Reading text:
Segment Open
Privacy and cybersecurity experience – Joe counsels multinational, national and regional companies in all industries on the broad array of laws, regulations, best practices, and preventive safeguards. The following are examples of areas of focus in his practice:

  • Advising health care providers, business associates, and group health plan sponsors concerning HIPAA/HITECH compliance, including risk assessments, policies and procedures, incident response plan development, vendor assessment and management programs, and training.
  • Coached hundreds of companies through the investigation, remediation, notification, and overall response to data breaches of all kinds – PHI, PII, payment card, etc.
  • Helping organizations address questions about the application, implementation, and overall compliance with European Union’s General Data Protection Regulation (GDPR) and, in particular, its implications in the U.S., together with preparing for the California Consumer Privacy Act.
  • Working with organizations to develop and implement video, audio, and data-driven monitoring and surveillance programs. For instance, in the transportation and related industries, Joe has worked with numerous clients on fleet management programs involving the use of telematics, dash-cams, event data recorders (EDR), and related technologies. He also has advised many clients in the use of biometrics including with regard to consent, data security, and retention issues under BIPA and other laws.
  • Assisting clients with growing state data security mandates to safeguard personal information, including steering clients through detailed risk assessments and converting those assessments into practical “best practice” risk management solutions, including written information security programs (WISPs). Related work includes compliance advice concerning FTC Act, Regulation S-P, GLBA, and New York Reg. 500.
  • Advising clients about best practices for electronic communications, including in social media, as well as when communicating under a “bring your own device” (BYOD) or “company owned personally enabled device” (COPE) environment.
  • Conducting various levels of privacy and data security training for executives and employees
  • Supports organizations through mergers, acquisitions, and reorganizations with regard to the handling of employee and customer data, and the safeguarding of that data during the transaction.
  • Representing organizations in matters involving inquiries into privacy and data security compliance before federal and state agencies including the HHS Office of Civil Rights, Federal Trade Commission, and various state Attorneys General.

Benefits counseling experience – Joe’s work in the benefits counseling area covers many areas of employee benefits law. Below are some examples of that work:

  • As part of the Firm’s Health Care Reform Team, he advises employers and plan sponsors regarding the establishment, administration and operation of fully insured and self-funded health and welfare plans to comply with ERISA, IRC, ACA/PPACA, HIPAA, COBRA, ADA, GINA, and other related laws.
  • Guiding clients through the selection of plan service providers, along with negotiating service agreements with vendors to address plan compliance and operations, while leveraging data security experience to ensure plan data is safeguarded.
  • Counsels plan sponsors on day-to-day compliance and administrative issues affecting plans.
  • Assists in the design and drafting of benefit plan documents, including severance and fringe benefit plans.
  • Advises plan sponsors concerning employee benefit plan operation, administration and correcting errors in operation.

Joe speaks and writes regularly on current employee benefits and data privacy and cybersecurity topics and his work has been published in leading business and legal journals and media outlets, such as The Washington Post, Inside Counsel, Bloomberg, The National Law Journal, Financial Times, Business Insurance, HR Magazine and NPR, as well as the ABA Journal, The American Lawyer, Law360, Bender’s Labor and Employment Bulletin, the Australian Privacy Law Bulletin and the Privacy, and Data Security Law Journal.

Joe served as a judicial law clerk for the Honorable Laura Denvir Stith on the Missouri Court of Appeals.
Segment Closed
Questions on the material:
1. In the profile, on which court did Joe serve as a judicial law clerk, and for which judge?
2. List every law the profile names in the item beginning "As part of the Firm's Health Care Reform Team."
3. Turn the profile's paragraph beginning "Joe speaks and writes regularly" into a short list that keeps its main facts.

Records shown:
Segment Open
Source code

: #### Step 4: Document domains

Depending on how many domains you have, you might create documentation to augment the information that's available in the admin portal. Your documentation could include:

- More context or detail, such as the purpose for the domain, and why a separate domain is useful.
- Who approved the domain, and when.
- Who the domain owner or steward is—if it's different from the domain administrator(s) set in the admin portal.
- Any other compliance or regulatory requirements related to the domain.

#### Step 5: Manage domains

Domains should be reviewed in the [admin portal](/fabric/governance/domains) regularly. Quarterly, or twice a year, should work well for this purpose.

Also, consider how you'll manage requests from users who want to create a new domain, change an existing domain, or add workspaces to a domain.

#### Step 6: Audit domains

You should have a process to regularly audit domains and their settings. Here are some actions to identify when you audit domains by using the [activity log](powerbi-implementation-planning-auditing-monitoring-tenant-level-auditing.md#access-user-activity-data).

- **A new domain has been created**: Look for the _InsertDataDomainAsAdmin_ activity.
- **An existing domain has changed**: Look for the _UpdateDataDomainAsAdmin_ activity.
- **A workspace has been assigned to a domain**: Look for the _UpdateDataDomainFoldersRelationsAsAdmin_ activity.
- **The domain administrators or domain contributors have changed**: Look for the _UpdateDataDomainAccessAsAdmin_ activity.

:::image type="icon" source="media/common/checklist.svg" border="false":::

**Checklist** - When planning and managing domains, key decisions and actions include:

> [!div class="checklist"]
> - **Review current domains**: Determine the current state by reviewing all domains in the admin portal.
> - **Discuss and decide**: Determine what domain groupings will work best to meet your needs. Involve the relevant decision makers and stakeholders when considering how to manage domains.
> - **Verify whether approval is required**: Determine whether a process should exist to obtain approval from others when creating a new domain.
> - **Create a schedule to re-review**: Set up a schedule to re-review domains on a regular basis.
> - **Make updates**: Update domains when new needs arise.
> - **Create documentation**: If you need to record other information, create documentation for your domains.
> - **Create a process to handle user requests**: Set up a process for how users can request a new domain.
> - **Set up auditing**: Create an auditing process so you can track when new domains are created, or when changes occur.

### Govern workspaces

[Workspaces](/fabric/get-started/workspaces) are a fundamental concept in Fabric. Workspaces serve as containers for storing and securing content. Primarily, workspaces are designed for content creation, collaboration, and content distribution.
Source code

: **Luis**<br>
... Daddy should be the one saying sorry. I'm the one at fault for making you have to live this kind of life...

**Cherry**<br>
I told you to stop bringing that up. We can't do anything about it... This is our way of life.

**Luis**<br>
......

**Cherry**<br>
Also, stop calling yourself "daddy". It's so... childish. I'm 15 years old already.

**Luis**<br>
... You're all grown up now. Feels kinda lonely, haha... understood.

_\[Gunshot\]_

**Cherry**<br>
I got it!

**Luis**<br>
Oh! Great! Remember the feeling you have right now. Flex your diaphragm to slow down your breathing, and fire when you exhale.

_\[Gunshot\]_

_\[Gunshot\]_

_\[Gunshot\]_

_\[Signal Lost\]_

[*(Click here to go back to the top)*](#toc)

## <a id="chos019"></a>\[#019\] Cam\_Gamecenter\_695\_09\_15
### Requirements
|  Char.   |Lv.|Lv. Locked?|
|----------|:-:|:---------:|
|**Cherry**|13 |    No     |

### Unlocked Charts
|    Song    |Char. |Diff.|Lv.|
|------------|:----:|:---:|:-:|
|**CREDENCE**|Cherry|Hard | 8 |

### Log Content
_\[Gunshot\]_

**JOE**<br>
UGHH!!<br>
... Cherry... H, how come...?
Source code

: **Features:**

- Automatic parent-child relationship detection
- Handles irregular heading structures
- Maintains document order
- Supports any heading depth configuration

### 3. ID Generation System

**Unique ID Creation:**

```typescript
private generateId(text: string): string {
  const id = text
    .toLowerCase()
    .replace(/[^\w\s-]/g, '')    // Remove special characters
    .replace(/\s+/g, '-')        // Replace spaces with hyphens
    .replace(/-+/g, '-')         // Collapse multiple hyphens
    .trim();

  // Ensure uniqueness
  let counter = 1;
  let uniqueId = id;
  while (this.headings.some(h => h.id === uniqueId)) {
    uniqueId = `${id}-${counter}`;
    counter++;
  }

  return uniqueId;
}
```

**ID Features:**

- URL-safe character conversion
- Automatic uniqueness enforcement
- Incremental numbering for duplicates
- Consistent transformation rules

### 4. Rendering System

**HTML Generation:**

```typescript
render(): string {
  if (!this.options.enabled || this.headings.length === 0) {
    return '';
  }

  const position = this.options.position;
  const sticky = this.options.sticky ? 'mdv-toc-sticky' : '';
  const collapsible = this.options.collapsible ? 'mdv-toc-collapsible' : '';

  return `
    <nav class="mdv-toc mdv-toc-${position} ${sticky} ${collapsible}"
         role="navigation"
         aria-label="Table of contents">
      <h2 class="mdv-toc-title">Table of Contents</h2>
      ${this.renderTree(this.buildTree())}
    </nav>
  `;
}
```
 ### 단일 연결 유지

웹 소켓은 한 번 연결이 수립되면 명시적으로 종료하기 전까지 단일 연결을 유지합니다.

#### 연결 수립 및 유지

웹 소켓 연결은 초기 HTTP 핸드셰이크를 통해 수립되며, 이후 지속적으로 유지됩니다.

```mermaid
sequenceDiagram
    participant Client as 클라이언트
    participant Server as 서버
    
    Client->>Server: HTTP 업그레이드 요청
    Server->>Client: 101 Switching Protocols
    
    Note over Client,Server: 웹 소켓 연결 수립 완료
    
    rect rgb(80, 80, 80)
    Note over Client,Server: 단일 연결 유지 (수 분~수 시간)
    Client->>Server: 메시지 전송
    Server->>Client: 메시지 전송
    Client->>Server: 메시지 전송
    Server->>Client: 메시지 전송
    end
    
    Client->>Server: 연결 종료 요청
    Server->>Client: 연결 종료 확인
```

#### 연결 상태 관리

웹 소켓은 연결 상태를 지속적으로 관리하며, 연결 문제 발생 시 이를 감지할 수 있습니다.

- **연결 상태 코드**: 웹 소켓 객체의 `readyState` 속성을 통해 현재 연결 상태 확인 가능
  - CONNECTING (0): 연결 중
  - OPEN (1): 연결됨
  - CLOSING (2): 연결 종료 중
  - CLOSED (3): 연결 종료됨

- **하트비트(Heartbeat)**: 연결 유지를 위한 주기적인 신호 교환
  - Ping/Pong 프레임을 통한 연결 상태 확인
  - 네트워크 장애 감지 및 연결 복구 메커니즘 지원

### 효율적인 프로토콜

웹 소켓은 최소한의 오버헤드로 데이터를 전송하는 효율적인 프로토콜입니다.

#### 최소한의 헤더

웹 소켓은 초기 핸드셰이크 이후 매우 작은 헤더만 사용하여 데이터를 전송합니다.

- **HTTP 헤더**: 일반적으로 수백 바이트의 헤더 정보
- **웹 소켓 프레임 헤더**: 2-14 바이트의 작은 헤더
Segment Closed
Solved tasks:
1. He clerked for the Honorable Laura Denvir Stith on the Missouri Court of Appeals.

2. ERISA, IRC, ACA/PPACA, HIPAA, COBRA, ADA, GINA

3.
- Joe speaks and writes regularly on current employee benefits, data privacy, and cybersecurity topics.
- His work has been published in leading business and legal journals and media outlets:
  - The Washington Post
  - Inside Counsel
  - Bloomberg
  - The National Law Journal
  - Financial Times
  - Business Insurance
  - HR Magazine
  - NPR
  - ABA Journal
  - The American Lawyer
  - Law360
  - Bender's Labor and Employment Bulletin
  - Australian Privacy Law Bulletin
  - Privacy, and Data Security Law Journal